THE TASK: Take the line with "Map reading. Describe" and the rest of the lines after it, to the end of the entries, and restate them exactly.

SUPPLIED RECORDS:
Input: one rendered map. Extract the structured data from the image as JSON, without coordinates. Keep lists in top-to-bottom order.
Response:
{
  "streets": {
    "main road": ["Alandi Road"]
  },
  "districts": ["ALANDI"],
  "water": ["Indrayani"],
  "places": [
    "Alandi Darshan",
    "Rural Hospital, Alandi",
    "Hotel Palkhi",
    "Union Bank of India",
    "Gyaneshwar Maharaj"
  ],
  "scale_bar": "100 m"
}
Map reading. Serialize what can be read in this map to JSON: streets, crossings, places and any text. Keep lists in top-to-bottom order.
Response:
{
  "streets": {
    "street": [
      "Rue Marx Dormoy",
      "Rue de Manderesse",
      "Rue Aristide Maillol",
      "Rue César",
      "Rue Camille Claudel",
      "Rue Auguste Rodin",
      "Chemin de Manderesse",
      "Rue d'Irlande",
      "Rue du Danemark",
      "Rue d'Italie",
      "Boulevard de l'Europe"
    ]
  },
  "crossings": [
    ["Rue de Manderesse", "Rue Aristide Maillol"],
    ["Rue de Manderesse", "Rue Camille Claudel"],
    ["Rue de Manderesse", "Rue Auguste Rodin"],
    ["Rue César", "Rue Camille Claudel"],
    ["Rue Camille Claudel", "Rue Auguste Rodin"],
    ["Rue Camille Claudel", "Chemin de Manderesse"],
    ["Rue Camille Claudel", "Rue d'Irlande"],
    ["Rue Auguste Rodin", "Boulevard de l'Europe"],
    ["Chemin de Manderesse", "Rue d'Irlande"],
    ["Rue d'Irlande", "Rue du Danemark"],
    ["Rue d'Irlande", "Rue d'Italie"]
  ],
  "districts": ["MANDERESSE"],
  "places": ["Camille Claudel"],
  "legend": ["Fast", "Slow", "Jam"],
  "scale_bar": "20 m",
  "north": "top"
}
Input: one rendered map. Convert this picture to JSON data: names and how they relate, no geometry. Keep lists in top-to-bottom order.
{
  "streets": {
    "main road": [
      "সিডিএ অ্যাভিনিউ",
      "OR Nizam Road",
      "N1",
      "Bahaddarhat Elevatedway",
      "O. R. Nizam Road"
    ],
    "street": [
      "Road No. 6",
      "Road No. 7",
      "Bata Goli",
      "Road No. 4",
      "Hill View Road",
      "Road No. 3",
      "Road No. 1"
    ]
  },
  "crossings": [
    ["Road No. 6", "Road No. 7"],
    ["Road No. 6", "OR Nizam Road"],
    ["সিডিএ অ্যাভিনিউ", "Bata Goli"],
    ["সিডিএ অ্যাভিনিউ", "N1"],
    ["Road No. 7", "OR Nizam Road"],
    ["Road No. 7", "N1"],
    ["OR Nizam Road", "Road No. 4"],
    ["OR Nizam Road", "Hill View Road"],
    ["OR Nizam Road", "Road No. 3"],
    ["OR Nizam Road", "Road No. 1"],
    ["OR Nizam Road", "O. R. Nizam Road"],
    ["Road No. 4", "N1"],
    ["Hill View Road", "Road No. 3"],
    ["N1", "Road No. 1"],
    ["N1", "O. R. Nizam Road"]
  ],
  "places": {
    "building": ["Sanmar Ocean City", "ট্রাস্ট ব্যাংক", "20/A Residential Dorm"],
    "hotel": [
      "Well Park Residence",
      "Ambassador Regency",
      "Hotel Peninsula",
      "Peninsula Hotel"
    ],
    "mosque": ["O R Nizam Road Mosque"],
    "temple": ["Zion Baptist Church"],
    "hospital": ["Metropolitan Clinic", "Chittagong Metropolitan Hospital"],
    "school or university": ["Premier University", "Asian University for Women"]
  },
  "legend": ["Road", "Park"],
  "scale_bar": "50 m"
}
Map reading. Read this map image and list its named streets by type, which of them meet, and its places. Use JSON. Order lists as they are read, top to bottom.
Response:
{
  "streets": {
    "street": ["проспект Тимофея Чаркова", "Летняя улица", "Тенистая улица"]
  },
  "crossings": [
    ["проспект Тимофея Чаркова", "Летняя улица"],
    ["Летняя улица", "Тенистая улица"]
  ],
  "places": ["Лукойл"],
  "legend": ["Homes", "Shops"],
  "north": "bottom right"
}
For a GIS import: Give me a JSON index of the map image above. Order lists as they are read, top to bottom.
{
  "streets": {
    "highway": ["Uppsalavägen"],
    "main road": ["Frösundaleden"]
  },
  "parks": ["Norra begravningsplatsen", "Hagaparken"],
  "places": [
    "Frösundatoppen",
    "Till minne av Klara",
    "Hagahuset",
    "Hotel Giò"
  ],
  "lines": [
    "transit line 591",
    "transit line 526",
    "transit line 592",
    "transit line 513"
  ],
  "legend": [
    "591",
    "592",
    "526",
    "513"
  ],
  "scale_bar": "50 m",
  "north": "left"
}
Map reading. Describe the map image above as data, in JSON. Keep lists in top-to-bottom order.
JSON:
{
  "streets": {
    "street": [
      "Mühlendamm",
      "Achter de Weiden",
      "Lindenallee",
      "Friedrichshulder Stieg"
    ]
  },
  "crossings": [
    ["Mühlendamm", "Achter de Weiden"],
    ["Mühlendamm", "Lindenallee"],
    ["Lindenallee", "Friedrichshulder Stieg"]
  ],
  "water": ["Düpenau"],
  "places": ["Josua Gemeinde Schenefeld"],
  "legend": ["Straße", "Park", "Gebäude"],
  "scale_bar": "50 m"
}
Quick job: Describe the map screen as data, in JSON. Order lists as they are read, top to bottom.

EXERCISE RESULT:
Map reading. Describe the map image above as data, in JSON. Keep lists in top-to-bottom order.
JSON:
{
  "streets": {
    "street": [
      "Mühlendamm",
      "Achter de Weiden",
      "Lindenallee",
      "Friedrichshulder Stieg"
    ]
  },
  "crossings": [
    ["Mühlendamm", "Achter de Weiden"],
    ["Mühlendamm", "Lindenallee"],
    ["Lindenallee", "Friedrichshulder Stieg"]
  ],
  "water": ["Düpenau"],
  "places": ["Josua Gemeinde Schenefeld"],
  "legend": ["Straße", "Park", "Gebäude"],
  "scale_bar": "50 m"
}
Quick job: Describe the map screen as data, in JSON. Order lists as they are read, top to bottom.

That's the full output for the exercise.